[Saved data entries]
::::::::

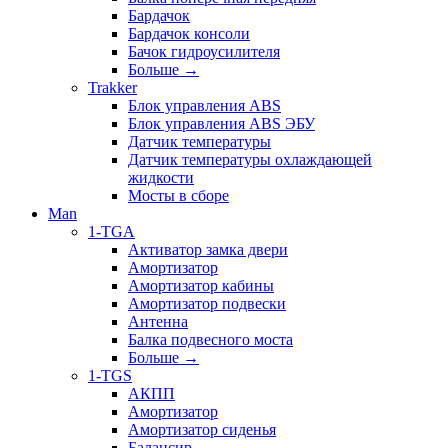
Бардачок
Бардачок консоли
Бачок гидроусилителя
Больше
→
Trakker
Блок управления ABS
Блок управления ABS ЭБУ
Датчик температуры
Датчик температуры охлаждающей
жидкости
Мосты в сборе
Man
1-TGA
Активатор замка двери
Амортизатор
Амортизатор кабины
Амортизатор подвески
Антенна
Балка подвесного моста
Больше
→
1-TGS
АКПП
Амортизатор
Амортизатор сиденья
Балансир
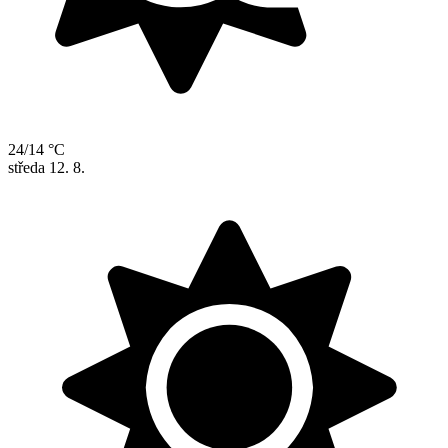
24/14 °C
středa
12. 8.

::::::::

- _DIRECTIONS FOR THIS TASK_
Write out the data above in full and exactly, but not the pictures.

- _ANSWER SPACE_
Бардачок
Бардачок консоли
Бачок гидроусилителя
Больше
→
Trakker
Блок управления ABS
Блок управления ABS ЭБУ
Датчик температуры
Датчик температуры охлаждающей
жидкости
Мосты в сборе
Man
1-TGA
Активатор замка двери
Амортизатор
Амортизатор кабины
Амортизатор подвески
Антенна
Балка подвесного моста
Больше
→
1-TGS
АКПП
Амортизатор
Амортизатор сиденья
Балансир
24/14 °C
středa
12. 8.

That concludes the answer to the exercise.